Start of Input data

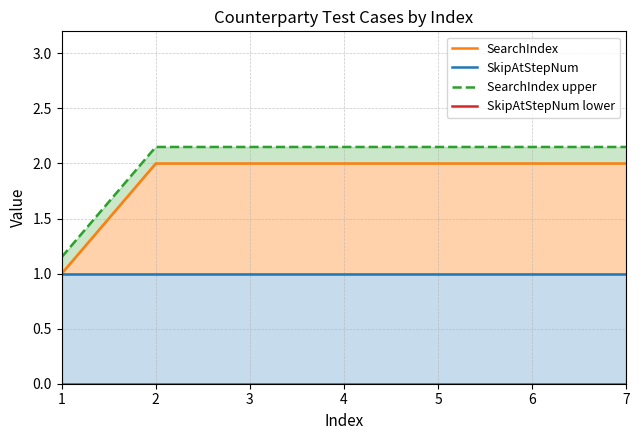

At which label does SearchIndex reach its peak?

2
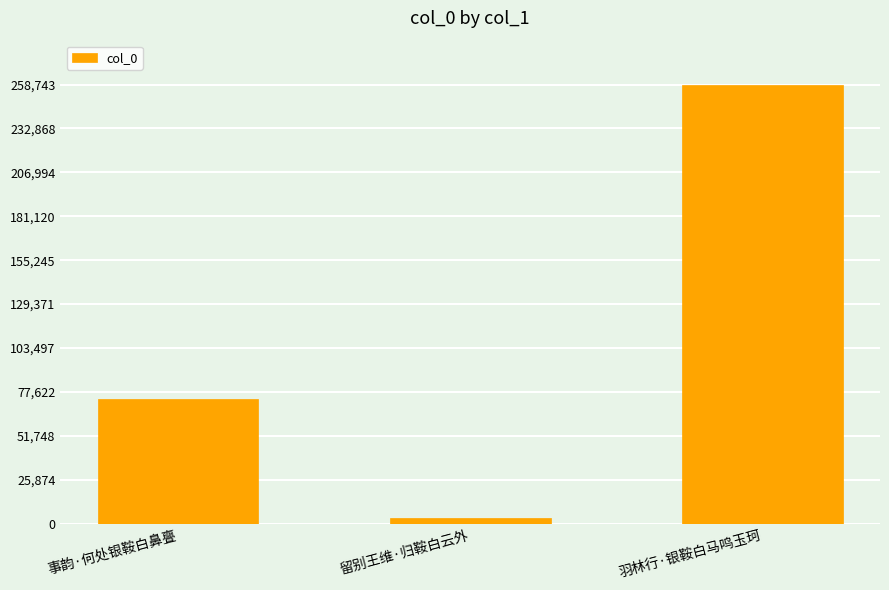

Between 事韵·何处银鞍白鼻亹 and 羽林行·银鞍白马鸣玉珂, which is larger?

羽林行·银鞍白马鸣玉珂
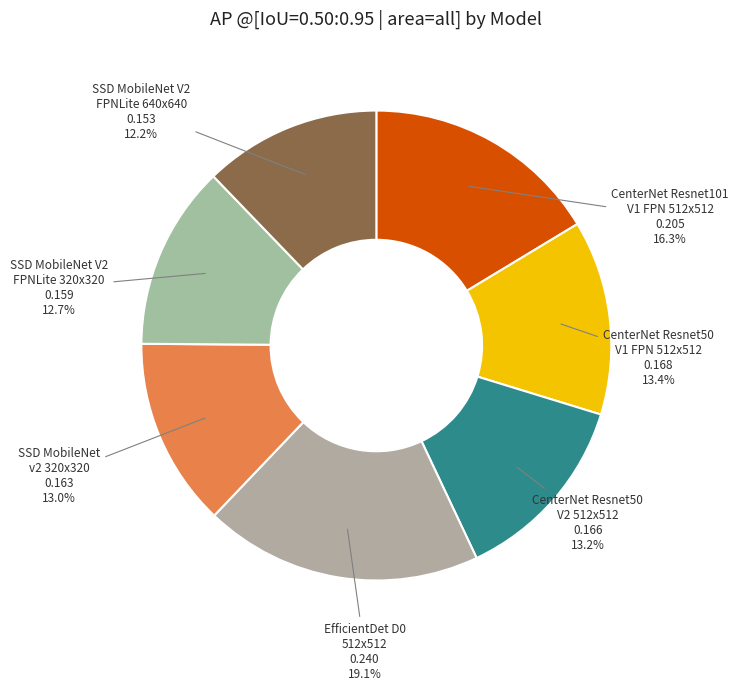

What is the smallest slice in the pie chart?

SSD MobileNet V2 FPNLite 640x640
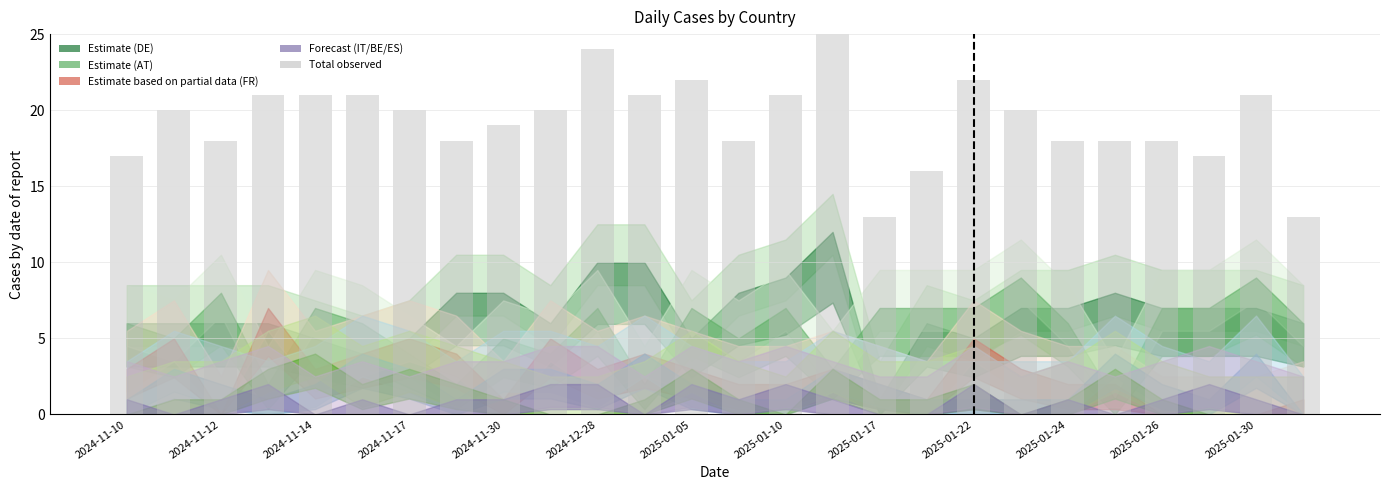

Count the number of data series in this chart.

1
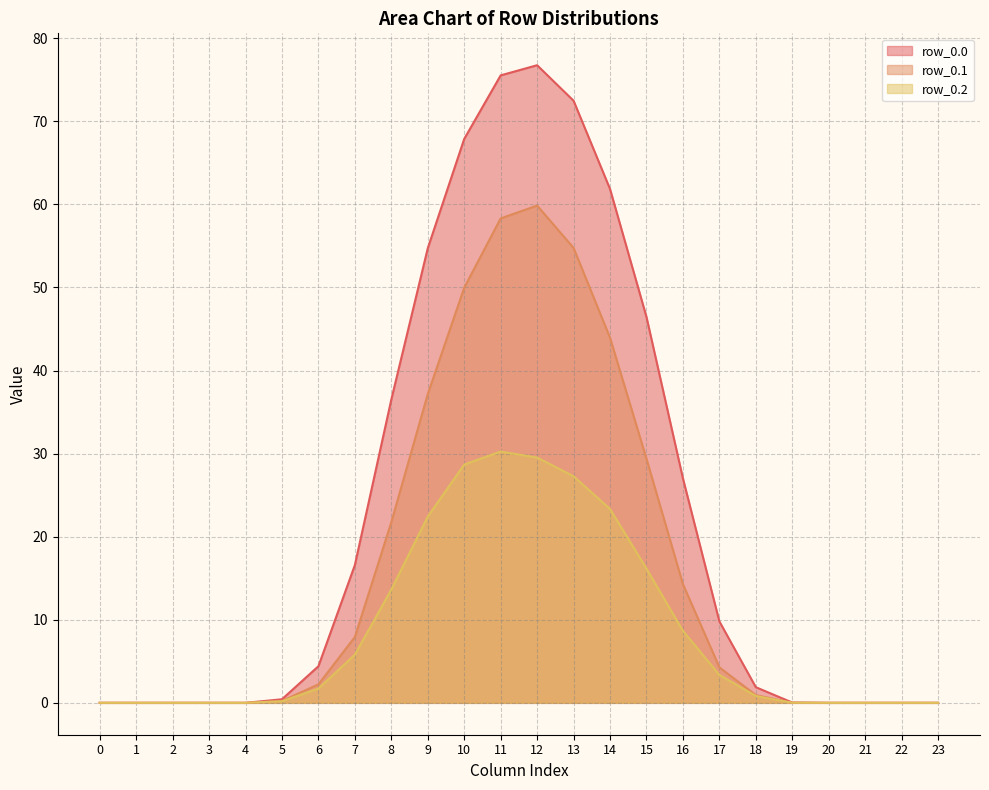

What is the highest value of the row_0.2 series?

30.2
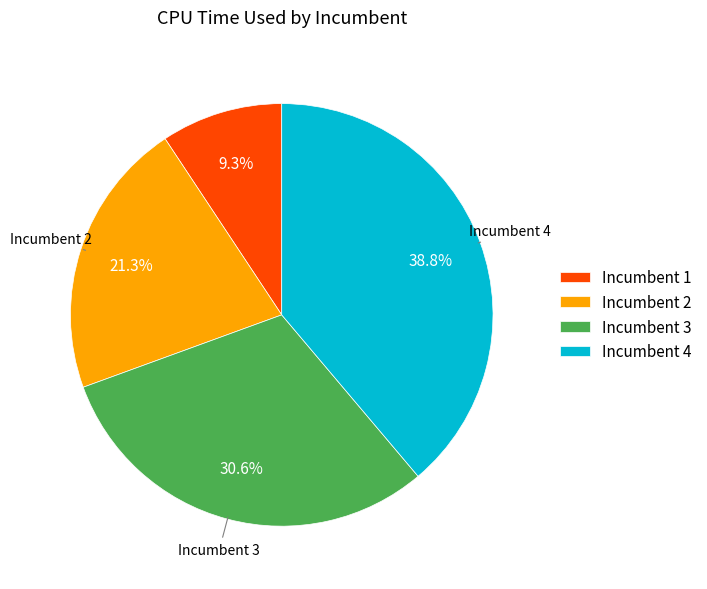

What is the total percentage of Incumbent 2 and Incumbent 3?

51.9%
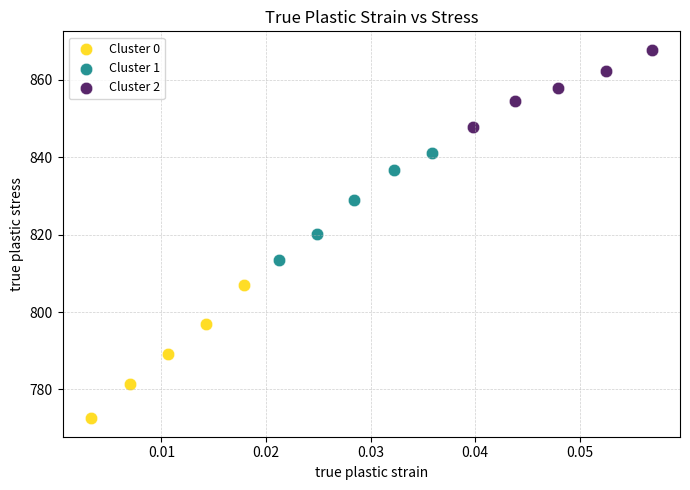

Which series reaches the minimum Y coordinate?

Cluster 0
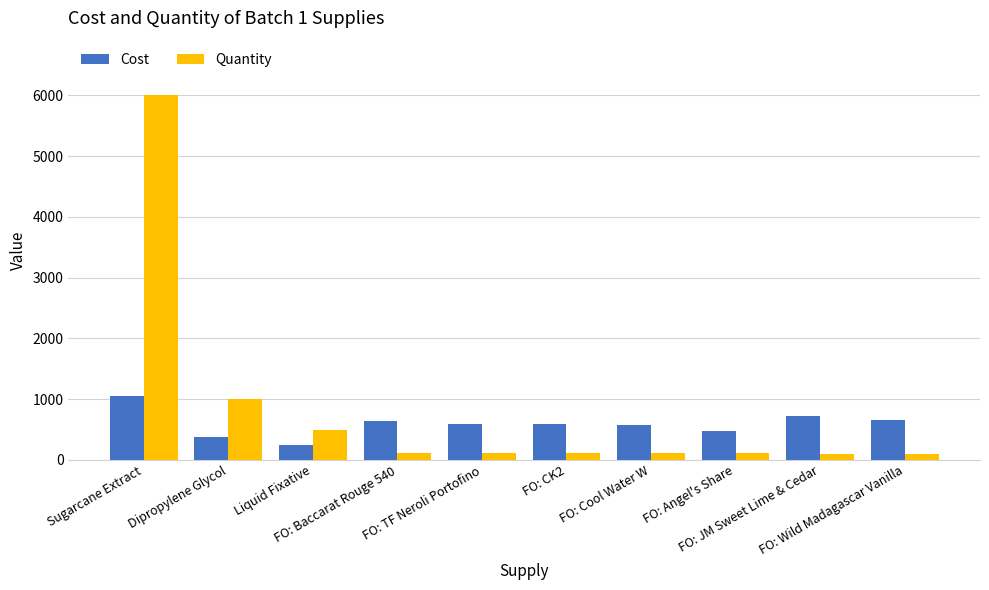

What is the average value of the Cost series?

593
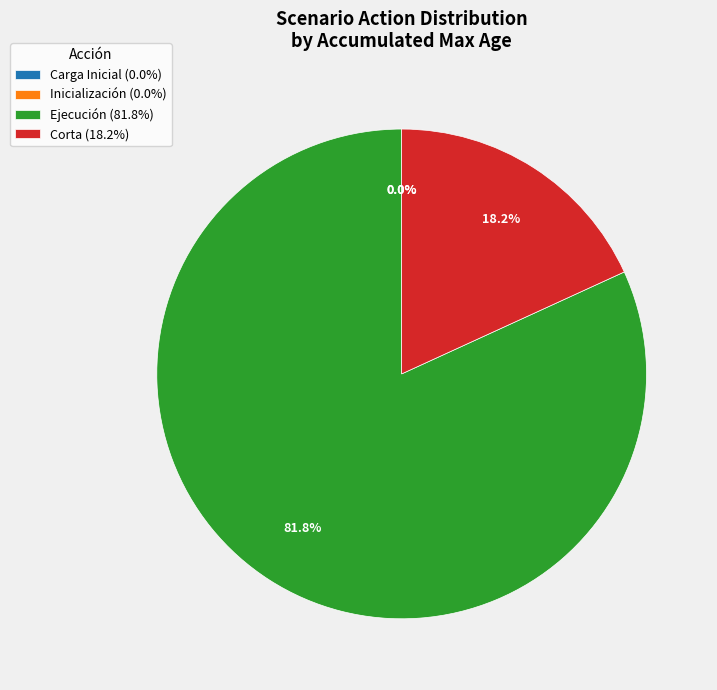

Count the number of slices in the pie.

4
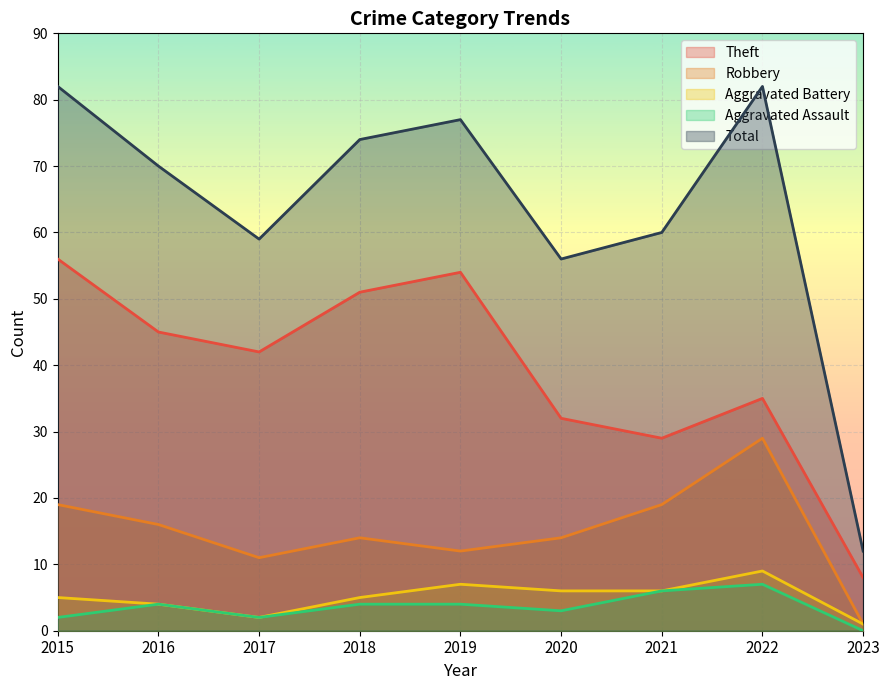

How many values in the Total series exceed 70?

4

End of Input data

Work task>
Rewrite the listing above as a Markdown table with the columns "Row" and "Line," numbering each line in order, skipping blank lines, and omitting the pictures.

Completed task>
| Row | Line |
|---|---|
| 1 | At which label does SearchIndex reach its peak? |
| 2 | 2 |
| 3 | Between 事韵·何处银鞍白鼻亹 and 羽林行·银鞍白马鸣玉珂, which is larger? |
| 4 | 羽林行·银鞍白马鸣玉珂 |
| 5 | What is the smallest slice in the pie chart? |
| 6 | SSD MobileNet V2 FPNLite 640x640 |
| 7 | Count the number of data series in this chart. |
| 8 | 1 |
| 9 | What is the highest value of the row_0.2 series? |
| 10 | 30.2 |
| 11 | What is the total percentage of Incumbent 2 and Incumbent 3? |
| 12 | 51.9% |
| 13 | Which series reaches the minimum Y coordinate? |
| 14 | Cluster 0 |
| 15 | What is the average value of the Cost series? |
| 16 | 593 |
| 17 | Count the number of slices in the pie. |
| 18 | 4 |
| 19 | How many values in the Total series exceed 70? |
| 20 | 4 |